** Opening STUDY MATERIAL block **
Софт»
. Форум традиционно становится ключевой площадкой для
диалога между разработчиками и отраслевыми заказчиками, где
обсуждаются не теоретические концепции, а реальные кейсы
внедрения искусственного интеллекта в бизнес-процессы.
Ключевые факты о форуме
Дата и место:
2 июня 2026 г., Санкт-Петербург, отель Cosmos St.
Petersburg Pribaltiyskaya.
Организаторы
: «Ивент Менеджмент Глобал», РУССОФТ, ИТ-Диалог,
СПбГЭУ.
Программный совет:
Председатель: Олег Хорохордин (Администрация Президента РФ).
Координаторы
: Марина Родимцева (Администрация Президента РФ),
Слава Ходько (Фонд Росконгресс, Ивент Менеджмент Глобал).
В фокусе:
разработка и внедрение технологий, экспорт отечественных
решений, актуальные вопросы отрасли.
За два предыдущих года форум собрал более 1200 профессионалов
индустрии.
** Closing STUDY MATERIAL block **
(JOB) Please print the material above exactly as it appears, from its first line through the line containing "Ключевые факты о форуме", inclusive, and stop there.

(ANSWER TO THE EXERCISE)
Софт»
. Форум традиционно становится ключевой площадкой для
диалога между разработчиками и отраслевыми заказчиками, где
обсуждаются не теоретические концепции, а реальные кейсы
внедрения искусственного интеллекта в бизнес-процессы.
Ключевые факты о форуме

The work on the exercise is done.